12 Unbelievable Obstacles Black Soldiers in the Civil War Faced

12 Unbelievable Obstacles Black Soldiers in the Civil War Faced

By John killerlane
12 Unbelievable Obstacles Black Soldiers in the Civil War Faced

179,000 black men served in the Union Army during the U.S. Civil War while a further 19,000 served in the U.S. Navy. As historian Ira Berlin and colleagues put it, black men found themselves once again “enmeshed in another white-dominated hierarchy which also assumed their inferiority.” The discrimination toward the black soldier which resulted from this assumption meant that for a large part of the war these men had to fight two wars, “one against Southern secession, the other against Northern discrimination.”

Important Acts and Milestones

Due to a Federal law passed in 1792, it was illegal for black men to bear arms in the U.S. Army. Thus, black men who wished to serve in the Union Army following the outbreak of the U.S. Civil War in 1861 were turned away. This remained the case until the passage of the Militia Act of July 17, 1862. The previous year, in August 1861, Congress had outlined official policy toward fugitive slaves, by passing the First Confiscation Act, which stated, “that any master using a slave or permitting a slave to be used in aid of the Confederate war effort shall forfeit all right to that slave.”

Although the First Confiscation Act specifically applied only to those slaves in Confederate employ, many field officers applied its terms when they encountered fugitive slaves in large numbers, putting them to work as military labourers for the Union side, regardless if they had never before aided the Confederate war effort. Two Union Generals who challenged the Union’s exclusionist policy more directly in the early stages of the war were General John W. Phelps, a Vermont abolitionist serving in the Department of the Gulf under General Butler, and General David Hunter, commander of Union forces along the coast of South Carolina, Georgia and Florida.

General David Hunter. Wikipedia.com

Hunter’s proclamation freeing all slaves in South Carolina, Georgia and Florida was quickly nullified by President Lincoln, while Phelps attempts to arm fugitive slaves was also overruled by his superior, General Butler, who believed that their role should be confined to military labour until the Lincoln administration decided otherwise.
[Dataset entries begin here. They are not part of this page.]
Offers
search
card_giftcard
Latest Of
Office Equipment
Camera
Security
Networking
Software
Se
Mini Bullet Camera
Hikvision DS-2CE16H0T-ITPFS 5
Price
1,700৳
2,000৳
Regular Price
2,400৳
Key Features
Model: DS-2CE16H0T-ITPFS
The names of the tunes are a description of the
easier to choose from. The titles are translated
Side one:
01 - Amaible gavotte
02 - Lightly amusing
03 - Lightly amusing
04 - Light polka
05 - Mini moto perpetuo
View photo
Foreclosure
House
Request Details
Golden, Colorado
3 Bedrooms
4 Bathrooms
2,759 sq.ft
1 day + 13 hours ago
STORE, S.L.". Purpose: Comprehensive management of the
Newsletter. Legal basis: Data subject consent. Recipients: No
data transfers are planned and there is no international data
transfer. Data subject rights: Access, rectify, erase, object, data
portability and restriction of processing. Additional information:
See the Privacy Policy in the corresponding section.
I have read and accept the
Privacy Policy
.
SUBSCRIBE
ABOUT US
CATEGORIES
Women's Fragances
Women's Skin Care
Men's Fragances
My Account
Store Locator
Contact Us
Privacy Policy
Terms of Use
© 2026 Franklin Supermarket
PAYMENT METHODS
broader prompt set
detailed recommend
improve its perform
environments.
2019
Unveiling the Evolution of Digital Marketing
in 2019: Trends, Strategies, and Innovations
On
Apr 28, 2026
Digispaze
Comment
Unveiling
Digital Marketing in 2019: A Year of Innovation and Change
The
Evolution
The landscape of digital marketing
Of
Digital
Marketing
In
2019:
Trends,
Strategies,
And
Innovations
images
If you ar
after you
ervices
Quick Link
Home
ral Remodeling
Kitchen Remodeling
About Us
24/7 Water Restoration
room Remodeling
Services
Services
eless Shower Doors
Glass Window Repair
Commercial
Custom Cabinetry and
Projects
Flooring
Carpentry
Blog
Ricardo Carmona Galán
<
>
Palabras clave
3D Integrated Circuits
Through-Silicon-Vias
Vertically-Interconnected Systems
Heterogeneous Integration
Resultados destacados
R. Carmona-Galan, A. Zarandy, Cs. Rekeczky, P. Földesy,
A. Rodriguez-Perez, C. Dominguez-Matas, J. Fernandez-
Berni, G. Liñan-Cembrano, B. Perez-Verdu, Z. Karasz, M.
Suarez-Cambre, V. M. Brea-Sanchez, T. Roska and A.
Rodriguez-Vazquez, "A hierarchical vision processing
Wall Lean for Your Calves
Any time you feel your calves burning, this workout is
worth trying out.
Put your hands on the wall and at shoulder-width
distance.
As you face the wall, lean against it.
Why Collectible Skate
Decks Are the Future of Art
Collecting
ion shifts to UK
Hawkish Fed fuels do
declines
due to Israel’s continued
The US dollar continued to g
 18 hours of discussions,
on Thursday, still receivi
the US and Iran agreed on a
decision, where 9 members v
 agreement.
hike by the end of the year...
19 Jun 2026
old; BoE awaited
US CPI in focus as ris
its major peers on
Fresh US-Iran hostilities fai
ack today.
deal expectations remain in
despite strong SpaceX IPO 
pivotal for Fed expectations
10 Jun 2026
That decision ultimately came when Congress, responding to the changing circumstances of the war, and the wholly inadequate existing exclusionist policy, passed the Second Confiscation Act and the Militia Act of July 17th, 1862. The Second Confiscation Act gave the President authority to confiscate all property of states in rebellion, which included slaves and the First Militia Act allowed black men to join the Federal Army and be employed in any military capacity which commanders saw fit.

On September 22, 1862, five days after the Battle of Antietam, President Lincoln issued the preliminary Emancipation Proclamation, where he warned the states in rebellion that if they did not lay down their arms and return to Union in the next 100 days, he would free all slaves of these states. On January 1, 1863, after the 100 days had passed and Confederate forces had refused to surrender, Lincoln issued the Emancipation Proclamation freeing all slaves of rebel states and permitted the recruitment of men of African descent into all armed services of the United States.

On May 22, 1863, the War Department established the “Bureau of Colored Troops” to regulate and supervise the enlistment of black soldiers and the selection of officers to command all-black regiments. Initially, recruitment was slow, until prominent black leaders like Frederick Douglass encouraged other courageous black men to join to increase their chances of citizenship.